- [DIRECTIONS]: Once the pictures are set aside, print the records that follow exactly as written.

Top of PROVIDED DATA

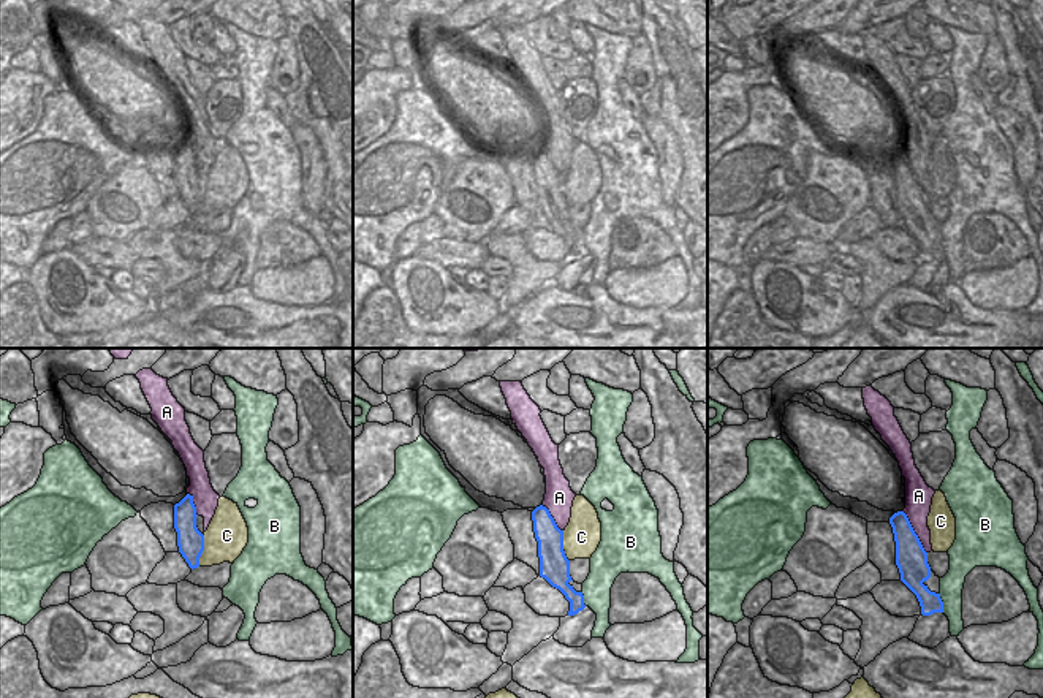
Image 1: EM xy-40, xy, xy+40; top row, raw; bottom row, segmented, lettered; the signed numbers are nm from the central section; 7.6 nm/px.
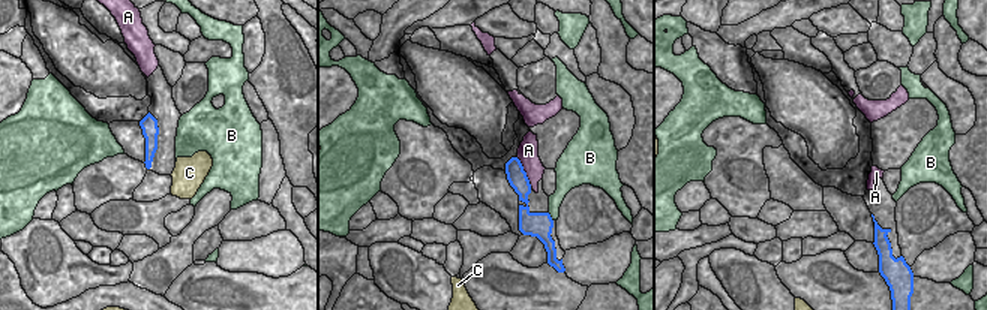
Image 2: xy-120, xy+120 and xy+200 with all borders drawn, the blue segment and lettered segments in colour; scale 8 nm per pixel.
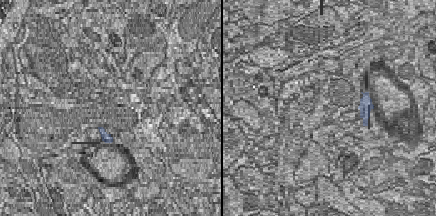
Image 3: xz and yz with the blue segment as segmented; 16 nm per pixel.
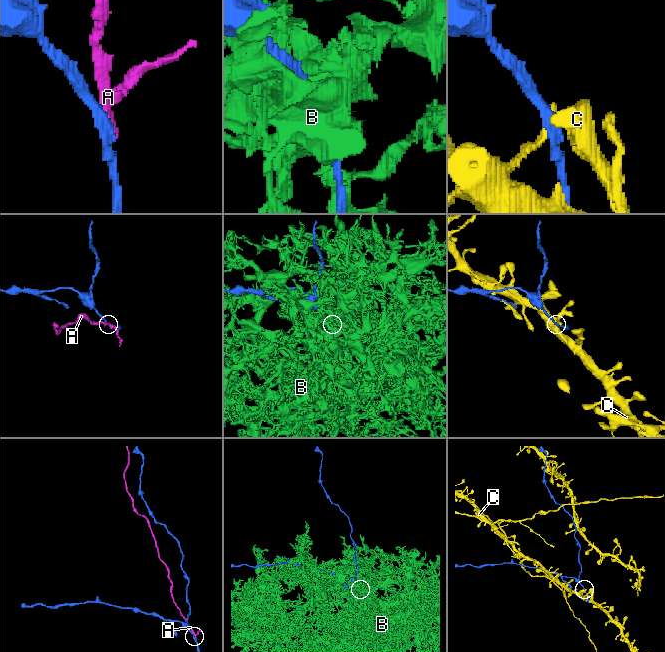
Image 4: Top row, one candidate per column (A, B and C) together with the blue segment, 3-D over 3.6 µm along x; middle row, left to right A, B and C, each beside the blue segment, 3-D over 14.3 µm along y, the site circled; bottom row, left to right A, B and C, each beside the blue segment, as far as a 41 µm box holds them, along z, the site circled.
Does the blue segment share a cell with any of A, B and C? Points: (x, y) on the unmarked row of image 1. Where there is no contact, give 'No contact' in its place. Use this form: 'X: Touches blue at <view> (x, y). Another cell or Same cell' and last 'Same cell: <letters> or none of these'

Bottom of PROVIDED DATA

- [REPLY TO THE EXERCISE]:
Image 1: EM xy-40, xy, xy+40; top row, raw; bottom row, segmented, lettered; the signed numbers are nm from the central section; 7.6 nm/px.
Image 2: xy-120, xy+120 and xy+200 with all borders drawn, the blue segment and lettered segments in colour; scale 8 nm per pixel.
Image 3: xz and yz with the blue segment as segmented; 16 nm per pixel.
Image 4: Top row, one candidate per column (A, B and C) together with the blue segment, 3-D over 3.6 µm along x; middle row, left to right A, B and C, each beside the blue segment, 3-D over 14.3 µm along y, the site circled; bottom row, left to right A, B and C, each beside the blue segment, as far as a 41 µm box holds them, along z, the site circled.
Does the blue segment share a cell with any of A, B and C? Points: (x, y) on the unmarked row of image 1. Where there is no contact, give 'No contact' in its place. Use this form: 'X: Touches blue at <view> (x, y). Another cell or Same cell' and last 'Same cell: <letters> or none of these'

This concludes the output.